**TASK ITEM:**
Only the text is wanted; write out each record below exactly and exclude all pictures.

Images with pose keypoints

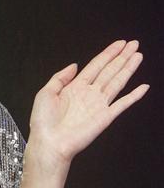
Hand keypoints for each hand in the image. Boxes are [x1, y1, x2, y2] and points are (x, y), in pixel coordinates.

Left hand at [27, 39, 148, 165]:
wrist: (49, 143)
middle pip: (109, 71)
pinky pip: (122, 104)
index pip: (96, 66)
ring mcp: (98, 105)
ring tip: (138, 55)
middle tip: (134, 44)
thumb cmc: (43, 122)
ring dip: (128, 69)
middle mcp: (89, 94)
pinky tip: (143, 87)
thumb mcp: (46, 93)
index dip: (108, 54)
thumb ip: (60, 77)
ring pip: (118, 82)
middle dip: (122, 57)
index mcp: (75, 88)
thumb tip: (74, 65)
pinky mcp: (105, 117)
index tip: (119, 44)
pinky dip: (134, 96)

**WRITTEN SOLUTION:**
Hand keypoints for each hand in the image. Boxes are [x1, y1, x2, y2] and points are (x, y), in pixel coordinates.

Left hand at [27, 39, 148, 165]:
wrist: (49, 143)
middle pip: (109, 71)
pinky pip: (122, 104)
index pip: (96, 66)
ring mcp: (98, 105)
ring tip: (138, 55)
middle tip: (134, 44)
thumb cmc: (43, 122)
ring dip: (128, 69)
middle mcp: (89, 94)
pinky tip: (143, 87)
thumb mcp: (46, 93)
index dip: (108, 54)
thumb ip: (60, 77)
ring pip: (118, 82)
middle dip: (122, 57)
index mcp: (75, 88)
thumb tip: (74, 65)
pinky mcp: (105, 117)
index tip: (119, 44)
pinky dip: (134, 96)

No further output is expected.